By what measure?

“Would we be here, having this discussion, if someone hadn’t told you that healthy churches must be large and/or growing?”

I was the new conference minister of Illinois Mennonite Conference (MC USA). I was sitting with a small church’s leadership team who asked me to help them discern if they should close.

As we talked, it seemed to me like this group of leaders, and the church as a whole, enjoyed being together. They had healthy relationships rooted in mutual love and expressed in mutual aid. They had a common mission, providing gently used clothing to people in their small city.
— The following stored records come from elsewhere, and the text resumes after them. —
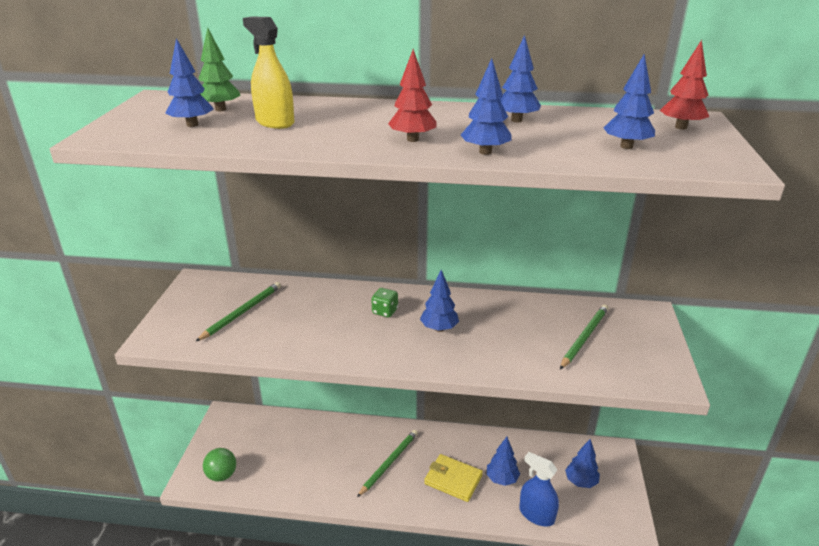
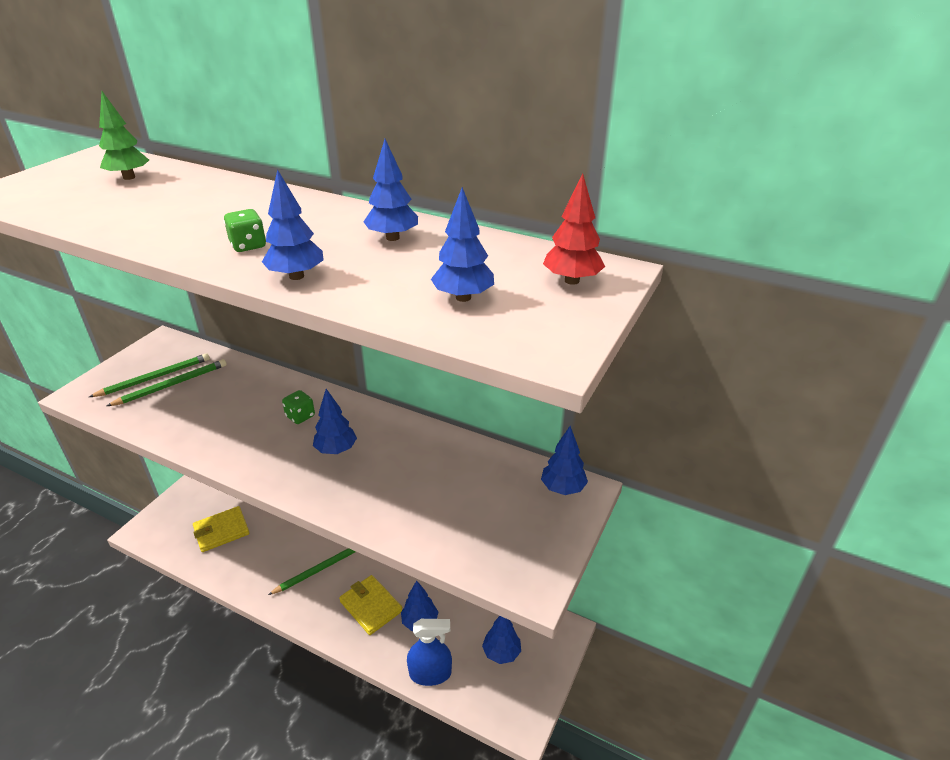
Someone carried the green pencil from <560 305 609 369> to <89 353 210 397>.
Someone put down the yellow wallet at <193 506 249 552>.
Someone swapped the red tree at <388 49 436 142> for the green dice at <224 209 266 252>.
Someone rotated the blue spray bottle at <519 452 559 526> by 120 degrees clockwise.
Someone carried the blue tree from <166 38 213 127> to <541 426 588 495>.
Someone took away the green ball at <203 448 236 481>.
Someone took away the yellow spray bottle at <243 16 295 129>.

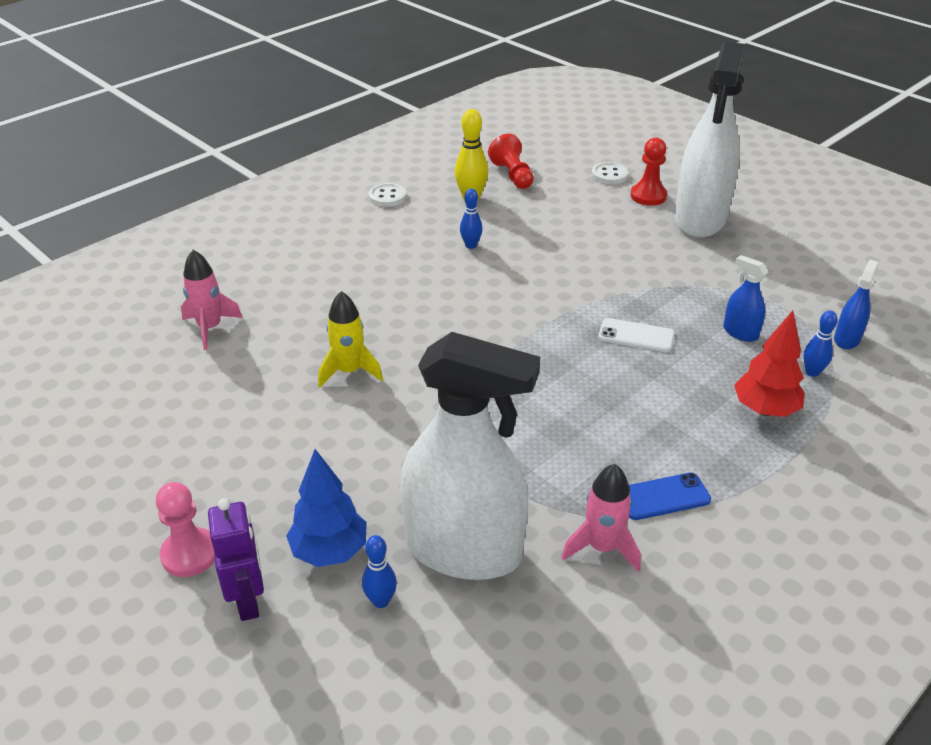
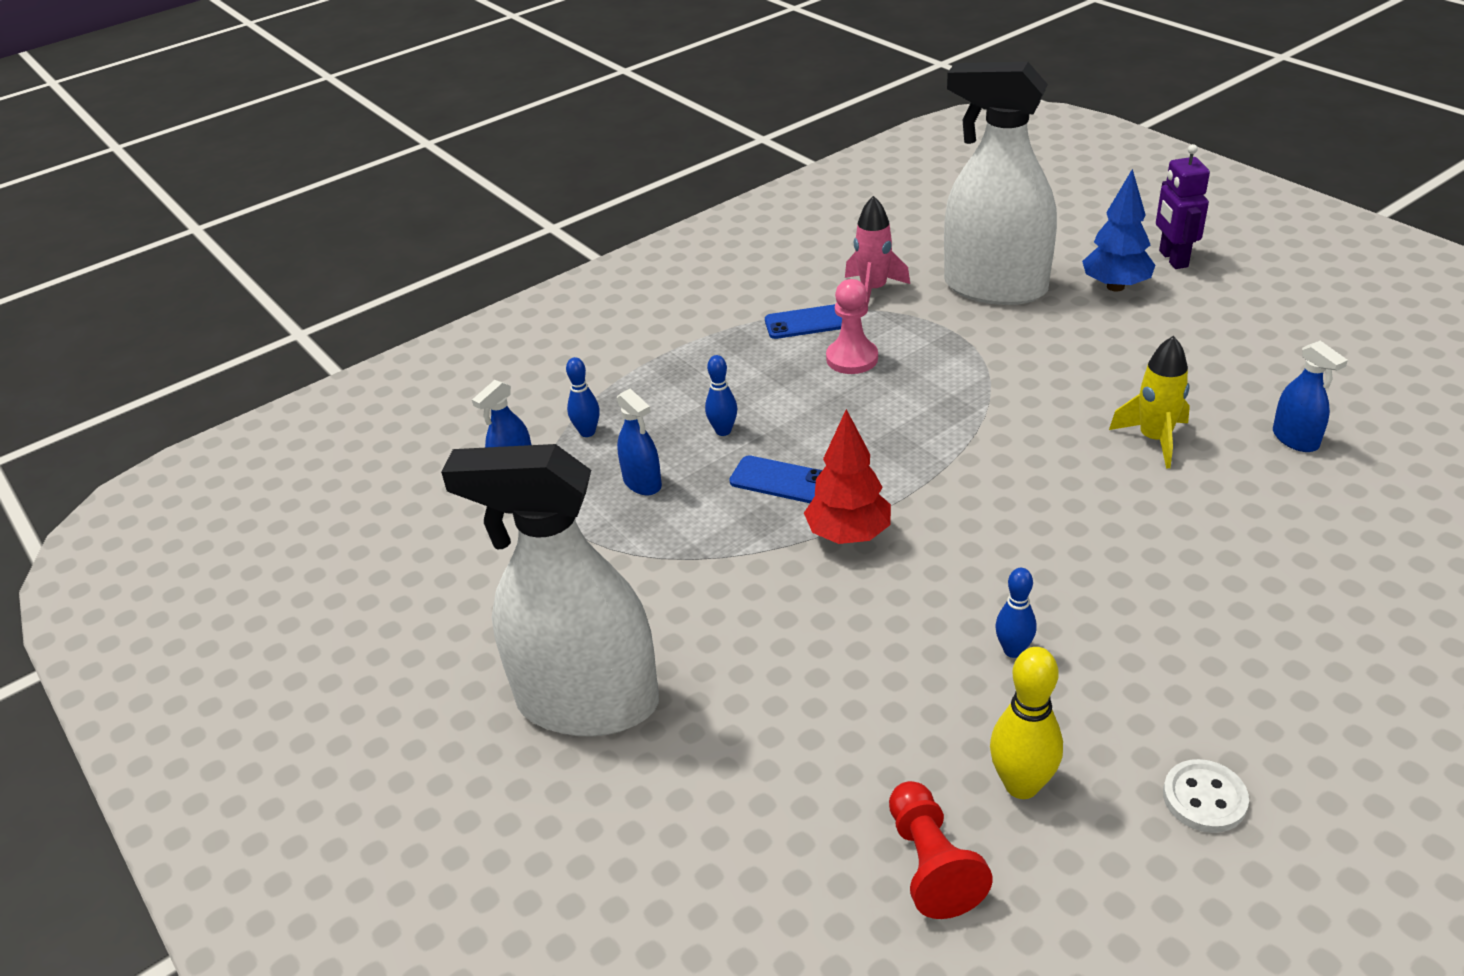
Someone rotated the white spray bottle at <674 42 744 238> by 105 degrees counterclockwise.
Someone carried the blue bowling pin from <362 535 397 608> to <705 355 737 436>.
Someone repainted the white phone at <598 318 675 352>, which became the blue phone at <729 455 822 503>.
Someone carried the red tree from <734 310 805 417> to <804 409 891 544>.
Someone carried the pink pawn from <156 482 215 577> to <826 279 878 374>.
Someone put down the blue spray bottle at <1273 341 1348 452>.
Someone took away the pink rocket at <181 250 243 350>.
Someone took away the white button at <592 162 628 184>.
Someone took away the red pawn at <630 138 667 206>.

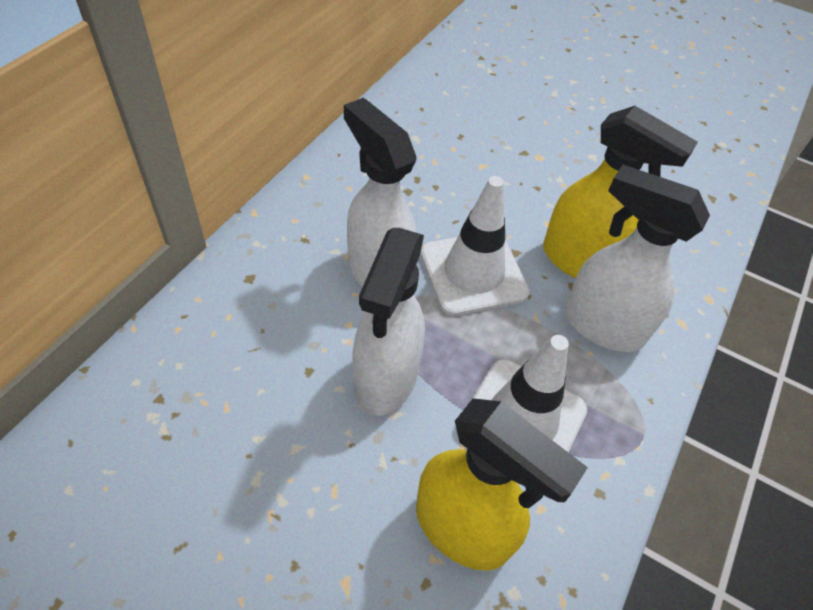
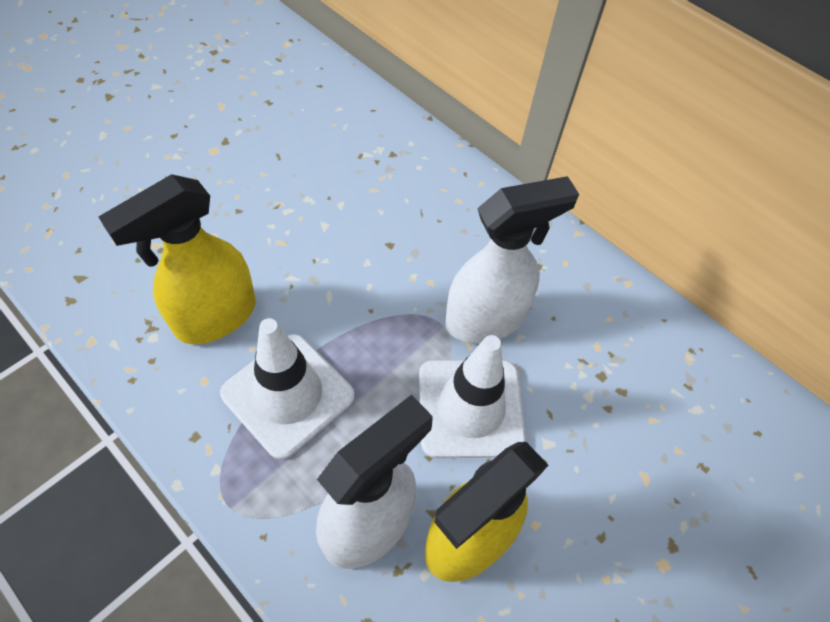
Someone took away the white spray bottle at <352 228 425 416>.

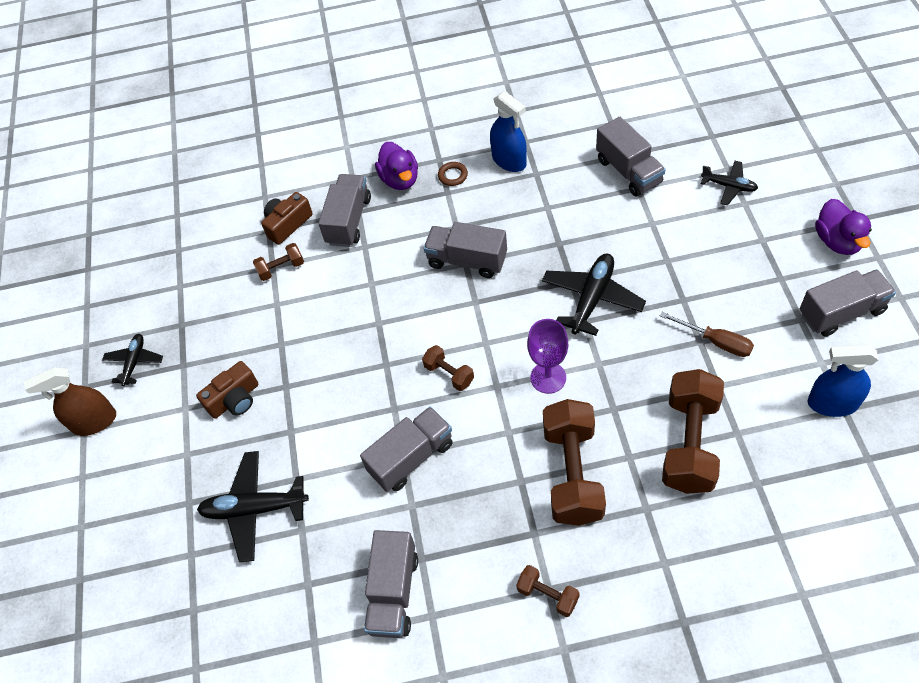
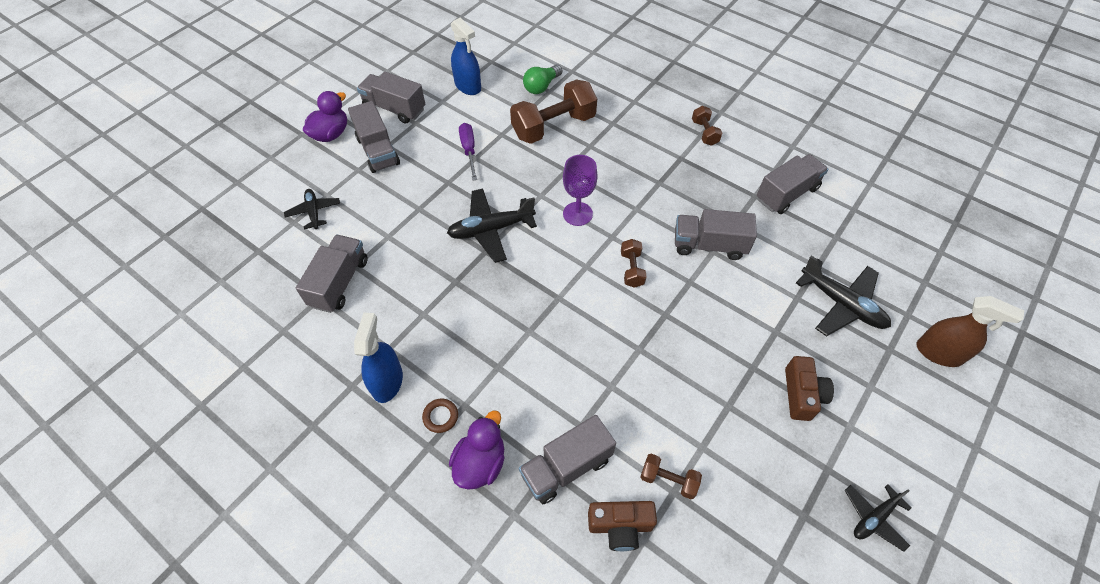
Someone carried the grey truck from <424 222 507 278> to <348 101 400 173>.
Someone repainted the brown screwdriver at <660 312 754 357>, which became the purple screwdriver at <459 123 477 181>.
Someone put down the green light bulb at <523 65 562 94>.
Someone rotated the brown camera at <196 361 258 419> by 90 degrees clockwise.
Someone carried the brown spray bottle from <24 367 116 436> to <917 296 1024 367>.
Someone took away the brown dumbbell at <543 399 606 526>.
They were small, that is true. They had not welcomed a new member in quite some time. Their kids had grown up and, mostly, moved away. They wondered about their future. But that wasn’t what was causing them to consider closing.

They didn’t know if what they were doing was valuable if it was primarily “just for them.”

They had internalized a particular metric that told them the most important measure of a church’s health was their size and their trajectory – are they big and/or getting bigger. This metric was so powerful that they didn’t stop to take notice of all the great stuff that was happening in their midst.

Bigger is better and “biggering” is better still is a terrible measure of a church’s health and value. I prefer shared lives, shared resources, radical hospitality, open invitation, loving God and loving your neighbor as yourself – all the stuff Jesus’ taught and modeled.

As I write this, the world is in the middle of the COVID19 pandemic. All the measures of “health” rooted in large gatherings within big buildings have given way to simpler measures rooted in human connection. I submit that what is important now is what has been important all along.

As a pastor and leader, how do you measure your congregations health and value? Do you really believe that?